# Advice for Dove tail Milling First Time



## jlsmithseven (Mar 26, 2017)

This is our first time dovetail slot so I am going to go slow. Any advice would be awesome. Thanks guys!


----------



## ddickey (Mar 26, 2017)

Couldn't you use two different sizes and use the average in your calculation?


----------



## Bob Korves (Mar 26, 2017)

You can use two different size gage pins for measuring across dovetails as long as you use the same ones for every measurement.  I would try to find two that are as relatively close as possible in diameter.  The pins will of course need to clear the dovetails for measuring.


----------



## jocat54 (Mar 26, 2017)

I use drill bits--close enough for most work I do.


----------



## jlsmithseven (Mar 26, 2017)

ddickey said:


> Couldn't you use two different sizes and use the average in your calculation?



That seems like it might work, thanks for the suggestion. So say I used a .3995 and a .3985 pins (just an example of course). I would just calculate them as a .3980 pin on each side?


----------



## jlsmithseven (Mar 26, 2017)

Here is my real life example...I need a 1.771 length right. I was planning on using a .2555 and a .2455 gauge pins. I calculated my measurement between calipers for these pins as 1.08798" using a .250 measurement in my calculations. Will this work out OK? I have a .005 tolerance. Thanks guys, any answers before tomorrow would be very helpful because I plan on tackling this first thing in the morning!!!

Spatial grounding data

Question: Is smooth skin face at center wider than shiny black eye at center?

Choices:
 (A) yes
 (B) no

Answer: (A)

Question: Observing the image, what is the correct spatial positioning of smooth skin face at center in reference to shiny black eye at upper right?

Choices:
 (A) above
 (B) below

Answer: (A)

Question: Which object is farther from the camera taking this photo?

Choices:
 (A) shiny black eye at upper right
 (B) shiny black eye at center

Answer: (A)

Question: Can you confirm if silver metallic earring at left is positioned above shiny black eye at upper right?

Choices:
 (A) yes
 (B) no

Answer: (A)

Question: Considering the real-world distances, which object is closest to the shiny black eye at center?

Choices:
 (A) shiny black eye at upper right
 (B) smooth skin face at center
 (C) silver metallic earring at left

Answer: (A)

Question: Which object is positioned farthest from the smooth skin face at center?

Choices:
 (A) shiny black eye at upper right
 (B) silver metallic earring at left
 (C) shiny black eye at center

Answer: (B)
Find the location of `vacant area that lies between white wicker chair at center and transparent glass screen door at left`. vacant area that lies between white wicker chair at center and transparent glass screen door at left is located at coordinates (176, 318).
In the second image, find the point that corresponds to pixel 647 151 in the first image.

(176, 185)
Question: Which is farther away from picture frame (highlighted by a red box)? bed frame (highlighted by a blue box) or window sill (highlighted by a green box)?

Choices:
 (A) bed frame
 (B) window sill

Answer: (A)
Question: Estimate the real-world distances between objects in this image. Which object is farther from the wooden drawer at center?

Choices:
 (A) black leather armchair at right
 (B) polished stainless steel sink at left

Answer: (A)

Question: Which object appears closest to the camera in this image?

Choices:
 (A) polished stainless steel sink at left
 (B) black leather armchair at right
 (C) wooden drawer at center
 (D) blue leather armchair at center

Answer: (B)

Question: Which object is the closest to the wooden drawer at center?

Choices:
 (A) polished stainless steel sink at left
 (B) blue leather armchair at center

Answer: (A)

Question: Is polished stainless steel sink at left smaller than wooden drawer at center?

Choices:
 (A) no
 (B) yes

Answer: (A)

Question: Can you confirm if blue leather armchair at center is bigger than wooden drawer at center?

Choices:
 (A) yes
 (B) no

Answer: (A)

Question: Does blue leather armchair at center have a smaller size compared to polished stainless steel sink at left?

HOW TO COMPLETE THIS TASK
In the dovetail milling thread, what tolerance does jlsmithseven give for the 1.771 length?

OUTPUT FOR THIS EXERCISE
.005